Civil Construction Contract: Everything You Need to Know
A civil construction contract (could be an oral or written agreement) is a legally-binding document between the builder and the owner. 3 min read
A civil construction contract is a legally-binding document that serves as an agreement between both the builder and the owner. Essentially, the contract serves as either an oral or written agreement as to the timeline of the construction, the payment to be made, and other terms and conditions that are agreed upon by all parties involved. By having a contract in place, it provides assurances to all parties that everyone is on the same page regarding expectations, while also offering clarity as to how to best address issues that may arise affecting the terms and conditions of the contract. For example, inclement weather may impact the deadline as to when the builder is able to complete certain milestones.
Types of Construction Contracts
As with most types of business, there are a variety of contracts that may be used in the world of construction. Generally, how the disbursements are made ends up determining the type of contract that is to be used. The different types of construction contracts include:
- Lump sum or fixed price contracts. As the name implies, this type of construction contract provides a fixed price for all of the activities related to the construction that is taking place.
- Cost Plus Contracts. With this type of construction contract, it is expected that the builder will be paid for any materials or equipment purchased, rented, leased, or any other costs associated with them fulfilling their end of the contract.
- Time and Material Contracts. If the overall scope of the construction project is not being well-defined, or is otherwise unclear, a time and material contract will often be used.
- Unit pricing contracts. This type of contract is often used by government entities, in addition to builders.
- Measurement contracts. These types of contracts are also referred to as either, “re-measurement contracts”, or, “measure and value contracts”, and are typically used in circumstances under which the final or overall cost of the project cannot be defined in advance, but the scope of the project (such as size, design, etc.) can be.
- Turnkey contract. This type of contract states that the project will be delivered in its final, completed state, rather than in segments or by meeting certain milestones.
- Design and procurement build. Working on an agreed-upon lump sum price, this type of contract assumes that the builder is to be responsible for both the design and the construction of the project.

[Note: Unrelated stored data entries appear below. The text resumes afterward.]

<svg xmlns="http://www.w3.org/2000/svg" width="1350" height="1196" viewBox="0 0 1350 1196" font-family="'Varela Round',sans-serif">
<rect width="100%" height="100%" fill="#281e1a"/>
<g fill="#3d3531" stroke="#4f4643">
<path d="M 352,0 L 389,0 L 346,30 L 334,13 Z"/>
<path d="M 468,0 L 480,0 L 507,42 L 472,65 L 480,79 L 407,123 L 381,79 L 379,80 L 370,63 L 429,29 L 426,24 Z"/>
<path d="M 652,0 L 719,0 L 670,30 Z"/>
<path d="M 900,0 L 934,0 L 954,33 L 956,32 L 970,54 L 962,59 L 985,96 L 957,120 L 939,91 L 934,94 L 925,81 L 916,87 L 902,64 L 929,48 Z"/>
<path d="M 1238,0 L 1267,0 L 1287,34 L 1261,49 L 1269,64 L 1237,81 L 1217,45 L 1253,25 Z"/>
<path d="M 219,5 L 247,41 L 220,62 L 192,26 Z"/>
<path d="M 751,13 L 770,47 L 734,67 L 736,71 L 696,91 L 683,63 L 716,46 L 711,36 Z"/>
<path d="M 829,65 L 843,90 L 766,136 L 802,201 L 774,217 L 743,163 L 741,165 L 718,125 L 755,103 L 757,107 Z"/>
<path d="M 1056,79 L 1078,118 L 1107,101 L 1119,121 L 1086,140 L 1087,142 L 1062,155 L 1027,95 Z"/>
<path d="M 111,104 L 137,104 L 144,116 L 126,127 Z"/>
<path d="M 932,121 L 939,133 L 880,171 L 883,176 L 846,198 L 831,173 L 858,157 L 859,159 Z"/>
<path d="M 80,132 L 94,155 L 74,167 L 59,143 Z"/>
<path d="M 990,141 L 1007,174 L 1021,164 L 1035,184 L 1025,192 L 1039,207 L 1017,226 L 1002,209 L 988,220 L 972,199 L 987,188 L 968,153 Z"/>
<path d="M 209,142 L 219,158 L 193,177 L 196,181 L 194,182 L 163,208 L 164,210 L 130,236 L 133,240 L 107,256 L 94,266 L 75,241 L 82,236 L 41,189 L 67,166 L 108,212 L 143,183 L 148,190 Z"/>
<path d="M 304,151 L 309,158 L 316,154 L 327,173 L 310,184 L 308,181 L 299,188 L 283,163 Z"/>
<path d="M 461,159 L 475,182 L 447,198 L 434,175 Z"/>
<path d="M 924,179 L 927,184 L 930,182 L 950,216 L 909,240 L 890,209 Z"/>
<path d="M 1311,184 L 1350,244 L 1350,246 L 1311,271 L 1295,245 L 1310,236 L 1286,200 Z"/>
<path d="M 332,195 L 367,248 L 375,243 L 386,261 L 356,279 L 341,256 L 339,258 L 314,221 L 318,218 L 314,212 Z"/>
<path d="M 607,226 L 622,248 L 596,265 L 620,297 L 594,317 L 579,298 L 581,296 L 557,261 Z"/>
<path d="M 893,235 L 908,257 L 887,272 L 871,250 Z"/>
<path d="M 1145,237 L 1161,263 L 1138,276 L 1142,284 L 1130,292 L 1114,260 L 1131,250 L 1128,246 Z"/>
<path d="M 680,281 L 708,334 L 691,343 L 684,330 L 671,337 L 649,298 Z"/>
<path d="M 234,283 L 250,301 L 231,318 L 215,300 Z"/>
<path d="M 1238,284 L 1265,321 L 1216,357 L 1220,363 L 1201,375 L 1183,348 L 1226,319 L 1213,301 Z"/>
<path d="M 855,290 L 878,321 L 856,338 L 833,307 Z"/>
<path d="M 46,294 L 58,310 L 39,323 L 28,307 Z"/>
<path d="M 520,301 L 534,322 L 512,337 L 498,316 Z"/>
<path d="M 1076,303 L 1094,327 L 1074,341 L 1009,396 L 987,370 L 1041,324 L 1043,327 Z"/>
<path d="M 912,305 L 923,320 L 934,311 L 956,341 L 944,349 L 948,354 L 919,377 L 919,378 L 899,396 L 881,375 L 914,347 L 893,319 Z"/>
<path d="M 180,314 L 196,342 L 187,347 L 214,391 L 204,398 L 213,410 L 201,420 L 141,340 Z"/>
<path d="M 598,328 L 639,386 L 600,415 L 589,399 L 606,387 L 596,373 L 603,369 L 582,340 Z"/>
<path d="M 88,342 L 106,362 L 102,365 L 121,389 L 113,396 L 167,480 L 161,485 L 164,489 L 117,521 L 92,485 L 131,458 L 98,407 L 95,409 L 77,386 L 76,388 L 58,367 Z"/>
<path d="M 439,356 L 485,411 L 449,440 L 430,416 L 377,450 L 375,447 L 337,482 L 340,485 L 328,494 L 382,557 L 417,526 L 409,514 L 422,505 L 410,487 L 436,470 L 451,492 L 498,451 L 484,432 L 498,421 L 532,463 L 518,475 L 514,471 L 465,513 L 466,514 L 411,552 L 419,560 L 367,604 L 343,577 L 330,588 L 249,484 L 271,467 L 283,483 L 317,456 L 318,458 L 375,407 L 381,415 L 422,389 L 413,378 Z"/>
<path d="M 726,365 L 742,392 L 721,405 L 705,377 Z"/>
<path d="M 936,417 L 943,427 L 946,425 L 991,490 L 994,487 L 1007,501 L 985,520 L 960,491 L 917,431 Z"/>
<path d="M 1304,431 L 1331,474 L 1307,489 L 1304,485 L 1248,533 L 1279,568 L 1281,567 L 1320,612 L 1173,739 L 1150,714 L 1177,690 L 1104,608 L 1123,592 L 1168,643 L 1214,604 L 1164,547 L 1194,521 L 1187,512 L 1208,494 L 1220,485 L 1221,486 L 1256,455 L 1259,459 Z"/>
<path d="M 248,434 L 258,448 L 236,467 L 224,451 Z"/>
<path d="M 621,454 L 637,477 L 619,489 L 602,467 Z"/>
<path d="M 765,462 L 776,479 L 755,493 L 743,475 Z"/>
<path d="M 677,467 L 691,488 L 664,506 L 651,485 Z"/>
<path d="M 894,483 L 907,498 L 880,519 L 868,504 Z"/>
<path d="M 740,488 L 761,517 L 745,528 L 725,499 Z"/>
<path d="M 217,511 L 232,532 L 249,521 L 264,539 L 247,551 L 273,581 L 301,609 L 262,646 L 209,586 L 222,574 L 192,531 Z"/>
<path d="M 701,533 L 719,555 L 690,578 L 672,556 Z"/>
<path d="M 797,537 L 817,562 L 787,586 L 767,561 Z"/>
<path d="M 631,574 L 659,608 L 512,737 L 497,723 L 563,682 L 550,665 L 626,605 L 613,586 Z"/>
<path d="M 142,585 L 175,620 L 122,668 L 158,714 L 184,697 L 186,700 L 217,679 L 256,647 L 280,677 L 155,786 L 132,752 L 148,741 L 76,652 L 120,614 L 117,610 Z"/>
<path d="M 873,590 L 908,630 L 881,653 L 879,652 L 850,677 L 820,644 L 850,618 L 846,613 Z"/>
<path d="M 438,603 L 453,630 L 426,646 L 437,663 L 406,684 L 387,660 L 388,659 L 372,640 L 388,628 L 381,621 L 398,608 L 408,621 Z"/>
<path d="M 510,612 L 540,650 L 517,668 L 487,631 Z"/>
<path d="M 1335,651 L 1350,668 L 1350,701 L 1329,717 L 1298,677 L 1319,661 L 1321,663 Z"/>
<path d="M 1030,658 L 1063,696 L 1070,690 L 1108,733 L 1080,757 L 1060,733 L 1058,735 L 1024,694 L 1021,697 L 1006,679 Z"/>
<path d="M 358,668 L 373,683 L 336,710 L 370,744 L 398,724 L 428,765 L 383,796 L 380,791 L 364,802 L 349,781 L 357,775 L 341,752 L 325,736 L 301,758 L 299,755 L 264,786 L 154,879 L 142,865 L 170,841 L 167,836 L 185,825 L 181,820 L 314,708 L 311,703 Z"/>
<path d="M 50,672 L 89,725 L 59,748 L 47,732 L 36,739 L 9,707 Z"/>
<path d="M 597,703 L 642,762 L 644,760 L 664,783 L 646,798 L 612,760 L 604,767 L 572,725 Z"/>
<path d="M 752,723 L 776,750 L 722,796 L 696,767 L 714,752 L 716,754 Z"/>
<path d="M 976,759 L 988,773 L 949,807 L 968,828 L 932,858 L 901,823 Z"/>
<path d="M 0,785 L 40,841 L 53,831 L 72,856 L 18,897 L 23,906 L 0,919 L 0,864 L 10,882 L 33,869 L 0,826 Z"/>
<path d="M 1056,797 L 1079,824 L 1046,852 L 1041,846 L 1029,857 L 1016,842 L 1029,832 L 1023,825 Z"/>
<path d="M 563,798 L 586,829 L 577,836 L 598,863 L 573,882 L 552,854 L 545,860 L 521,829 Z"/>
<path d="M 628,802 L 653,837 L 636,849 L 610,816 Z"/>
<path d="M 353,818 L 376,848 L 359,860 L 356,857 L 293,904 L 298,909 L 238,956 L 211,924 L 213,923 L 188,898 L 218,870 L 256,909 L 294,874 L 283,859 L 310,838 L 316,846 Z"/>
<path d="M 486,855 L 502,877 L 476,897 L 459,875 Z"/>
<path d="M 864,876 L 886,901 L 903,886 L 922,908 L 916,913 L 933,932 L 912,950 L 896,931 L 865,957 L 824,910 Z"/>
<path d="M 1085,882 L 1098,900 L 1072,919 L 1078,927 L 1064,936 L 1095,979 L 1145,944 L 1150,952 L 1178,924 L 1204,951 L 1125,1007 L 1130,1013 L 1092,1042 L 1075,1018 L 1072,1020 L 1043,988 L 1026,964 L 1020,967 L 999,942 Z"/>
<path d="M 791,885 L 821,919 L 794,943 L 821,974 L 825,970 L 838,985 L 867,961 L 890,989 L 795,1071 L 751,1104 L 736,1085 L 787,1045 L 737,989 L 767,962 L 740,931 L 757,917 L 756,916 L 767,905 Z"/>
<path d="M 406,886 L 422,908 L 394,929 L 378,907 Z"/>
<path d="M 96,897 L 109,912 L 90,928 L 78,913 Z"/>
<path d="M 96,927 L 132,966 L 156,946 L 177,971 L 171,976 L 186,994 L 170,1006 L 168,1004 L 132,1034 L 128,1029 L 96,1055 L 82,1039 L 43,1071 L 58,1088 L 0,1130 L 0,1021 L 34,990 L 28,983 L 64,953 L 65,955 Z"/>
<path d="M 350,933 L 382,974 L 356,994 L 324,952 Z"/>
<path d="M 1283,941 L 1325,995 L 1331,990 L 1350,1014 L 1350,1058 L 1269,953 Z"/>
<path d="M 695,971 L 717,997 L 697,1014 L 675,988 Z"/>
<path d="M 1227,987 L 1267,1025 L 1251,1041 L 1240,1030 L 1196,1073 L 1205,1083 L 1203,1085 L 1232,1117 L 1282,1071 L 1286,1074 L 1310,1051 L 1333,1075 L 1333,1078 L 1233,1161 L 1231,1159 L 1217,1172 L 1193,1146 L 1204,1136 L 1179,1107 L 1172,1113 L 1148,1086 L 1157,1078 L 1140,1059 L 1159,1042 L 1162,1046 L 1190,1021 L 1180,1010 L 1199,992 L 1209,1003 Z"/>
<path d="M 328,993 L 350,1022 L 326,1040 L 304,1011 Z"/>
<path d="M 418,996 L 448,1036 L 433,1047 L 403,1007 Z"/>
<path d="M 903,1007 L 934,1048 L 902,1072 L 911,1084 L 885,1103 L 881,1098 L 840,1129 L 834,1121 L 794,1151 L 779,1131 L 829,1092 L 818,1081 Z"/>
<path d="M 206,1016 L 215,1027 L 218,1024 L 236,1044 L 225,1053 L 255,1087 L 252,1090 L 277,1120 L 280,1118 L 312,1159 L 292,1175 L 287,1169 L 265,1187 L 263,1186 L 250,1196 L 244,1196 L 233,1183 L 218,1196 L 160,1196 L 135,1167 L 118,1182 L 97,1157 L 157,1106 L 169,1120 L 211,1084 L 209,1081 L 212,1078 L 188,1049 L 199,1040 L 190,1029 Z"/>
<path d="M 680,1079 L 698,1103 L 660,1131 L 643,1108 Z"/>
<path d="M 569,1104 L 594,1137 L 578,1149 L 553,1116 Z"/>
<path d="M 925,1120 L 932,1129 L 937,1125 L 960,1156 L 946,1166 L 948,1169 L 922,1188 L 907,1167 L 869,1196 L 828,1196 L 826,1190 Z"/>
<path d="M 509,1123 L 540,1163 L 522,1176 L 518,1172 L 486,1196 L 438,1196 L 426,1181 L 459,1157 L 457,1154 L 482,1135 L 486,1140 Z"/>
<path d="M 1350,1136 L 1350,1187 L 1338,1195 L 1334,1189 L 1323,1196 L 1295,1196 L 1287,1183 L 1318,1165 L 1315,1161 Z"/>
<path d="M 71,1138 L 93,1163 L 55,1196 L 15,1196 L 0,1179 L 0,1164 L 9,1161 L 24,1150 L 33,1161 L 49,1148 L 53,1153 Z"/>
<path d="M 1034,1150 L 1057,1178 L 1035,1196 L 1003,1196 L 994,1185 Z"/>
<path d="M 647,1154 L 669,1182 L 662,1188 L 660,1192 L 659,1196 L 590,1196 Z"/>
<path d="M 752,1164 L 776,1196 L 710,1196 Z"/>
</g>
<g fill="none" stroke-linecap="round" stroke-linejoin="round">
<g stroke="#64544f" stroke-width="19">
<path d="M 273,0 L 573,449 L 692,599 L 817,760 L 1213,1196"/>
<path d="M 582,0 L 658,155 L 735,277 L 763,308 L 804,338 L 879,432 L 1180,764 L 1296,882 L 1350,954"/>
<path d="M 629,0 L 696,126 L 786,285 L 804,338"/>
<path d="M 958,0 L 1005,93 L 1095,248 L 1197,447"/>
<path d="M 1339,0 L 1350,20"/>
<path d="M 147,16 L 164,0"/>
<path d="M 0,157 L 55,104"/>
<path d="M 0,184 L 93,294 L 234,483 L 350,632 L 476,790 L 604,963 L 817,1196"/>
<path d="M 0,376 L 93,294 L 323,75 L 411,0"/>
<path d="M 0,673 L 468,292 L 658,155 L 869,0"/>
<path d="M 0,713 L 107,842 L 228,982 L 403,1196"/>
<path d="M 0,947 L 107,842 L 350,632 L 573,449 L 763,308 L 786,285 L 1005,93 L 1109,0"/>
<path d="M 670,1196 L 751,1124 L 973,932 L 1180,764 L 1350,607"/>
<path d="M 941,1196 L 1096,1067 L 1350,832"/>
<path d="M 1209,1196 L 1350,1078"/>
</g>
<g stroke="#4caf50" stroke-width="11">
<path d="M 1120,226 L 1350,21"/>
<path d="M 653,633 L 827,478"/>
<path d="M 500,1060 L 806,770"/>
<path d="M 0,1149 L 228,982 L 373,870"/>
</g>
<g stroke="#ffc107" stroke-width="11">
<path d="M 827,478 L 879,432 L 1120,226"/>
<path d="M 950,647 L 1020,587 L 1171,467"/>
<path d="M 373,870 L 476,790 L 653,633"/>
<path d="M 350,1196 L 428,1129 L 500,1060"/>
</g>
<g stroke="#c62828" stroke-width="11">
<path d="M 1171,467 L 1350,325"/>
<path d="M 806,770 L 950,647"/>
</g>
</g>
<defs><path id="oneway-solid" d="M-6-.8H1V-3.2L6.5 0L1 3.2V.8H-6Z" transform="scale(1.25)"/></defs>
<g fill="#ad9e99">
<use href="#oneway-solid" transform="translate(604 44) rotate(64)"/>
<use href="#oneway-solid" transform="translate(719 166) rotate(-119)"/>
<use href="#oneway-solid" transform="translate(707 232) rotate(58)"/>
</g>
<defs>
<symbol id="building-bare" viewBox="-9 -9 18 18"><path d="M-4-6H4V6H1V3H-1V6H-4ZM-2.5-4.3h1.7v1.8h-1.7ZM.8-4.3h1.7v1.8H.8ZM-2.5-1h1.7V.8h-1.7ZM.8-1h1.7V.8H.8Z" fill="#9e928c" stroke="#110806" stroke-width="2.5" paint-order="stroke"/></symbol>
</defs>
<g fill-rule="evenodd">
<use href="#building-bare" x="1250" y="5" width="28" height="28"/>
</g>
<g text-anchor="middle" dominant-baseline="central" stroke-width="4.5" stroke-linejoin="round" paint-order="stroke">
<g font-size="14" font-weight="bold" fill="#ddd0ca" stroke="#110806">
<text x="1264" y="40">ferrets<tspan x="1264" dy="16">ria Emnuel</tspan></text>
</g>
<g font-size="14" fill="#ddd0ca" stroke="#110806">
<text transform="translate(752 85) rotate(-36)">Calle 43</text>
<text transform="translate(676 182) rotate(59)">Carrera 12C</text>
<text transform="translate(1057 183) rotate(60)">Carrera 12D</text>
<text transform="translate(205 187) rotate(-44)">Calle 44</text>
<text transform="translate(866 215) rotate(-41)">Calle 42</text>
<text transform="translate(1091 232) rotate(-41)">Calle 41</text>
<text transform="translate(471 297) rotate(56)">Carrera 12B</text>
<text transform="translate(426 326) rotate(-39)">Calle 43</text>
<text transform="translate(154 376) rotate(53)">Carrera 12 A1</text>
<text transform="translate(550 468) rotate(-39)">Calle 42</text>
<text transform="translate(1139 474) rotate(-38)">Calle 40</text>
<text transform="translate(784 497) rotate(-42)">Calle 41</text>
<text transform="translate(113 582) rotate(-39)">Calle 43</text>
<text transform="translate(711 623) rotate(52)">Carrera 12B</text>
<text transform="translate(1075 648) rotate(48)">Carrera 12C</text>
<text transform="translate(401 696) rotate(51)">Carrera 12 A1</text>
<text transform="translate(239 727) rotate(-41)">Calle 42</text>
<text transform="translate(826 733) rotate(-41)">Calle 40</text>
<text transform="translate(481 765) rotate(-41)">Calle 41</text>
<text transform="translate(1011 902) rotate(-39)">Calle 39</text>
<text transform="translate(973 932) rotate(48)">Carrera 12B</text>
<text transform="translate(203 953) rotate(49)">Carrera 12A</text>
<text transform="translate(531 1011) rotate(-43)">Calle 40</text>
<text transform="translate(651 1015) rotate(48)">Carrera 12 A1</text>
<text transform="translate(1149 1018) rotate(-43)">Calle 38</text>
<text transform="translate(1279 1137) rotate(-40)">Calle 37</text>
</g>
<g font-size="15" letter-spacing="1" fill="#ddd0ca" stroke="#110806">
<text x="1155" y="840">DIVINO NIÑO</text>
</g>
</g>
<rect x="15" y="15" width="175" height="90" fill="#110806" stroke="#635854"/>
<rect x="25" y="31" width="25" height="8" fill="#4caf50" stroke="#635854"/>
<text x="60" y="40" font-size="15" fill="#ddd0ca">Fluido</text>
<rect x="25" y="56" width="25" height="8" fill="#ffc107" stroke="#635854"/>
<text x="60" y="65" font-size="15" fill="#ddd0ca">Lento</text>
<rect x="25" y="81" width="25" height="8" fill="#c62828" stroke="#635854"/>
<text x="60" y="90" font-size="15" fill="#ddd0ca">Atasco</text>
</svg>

- Item rate contract. This type of project essentially breaks the pricing down into various parts or milestones.
- Percentage rate contract. With this type of the contract, the client (or, owner) is responsible for providing pricing and a breakdown of quantities, etc., along with the timeline for various milestones.
- Labor contract. Much as the name implies, the type of contract requires the builder to provide a quote or cost estimate to the client that is specific to the labor or, “man power” involved, and does not include the cost of materials or equipment.
- Piece work agreement. This type of construction contract applies to circumstances in which there is not a specific timeframe or size agreed upon, but simply a price to be paid.
- Target contract. A target contract is used when the builder is being paid for the cost of the project, along with a percentage of those costs.
More on Lump Sum Contracts
As lump sum or fixed price contracts are quite common, there is more to know and consider, if entering into this type of construction contract. Generally, this is the preferred type of contract to be used when the scope of the project and various timelines are clearly defined and agreed upon by all parties involved. For example, the contract may provide incentives for certain details such as early completion of the project or for the completion of certain milestones.
Just as a lump sum contract can provide certain incentives, it may also include penalties for times in which certain tasks are not completed by the agreed upon target date. These penalties may include payment being held until such time as the task is completed, or a certain amount or percentage being deducted from the overall payment.
It is worth noting that with a lump sum contract, the builder will need to know upon determining their pricing structure, any additional costs that may be associated with their ability to complete the project, such as rentals, purchasing materials, etc., as those costs will need to be included in the overall bid made to the client in the terms and conditions.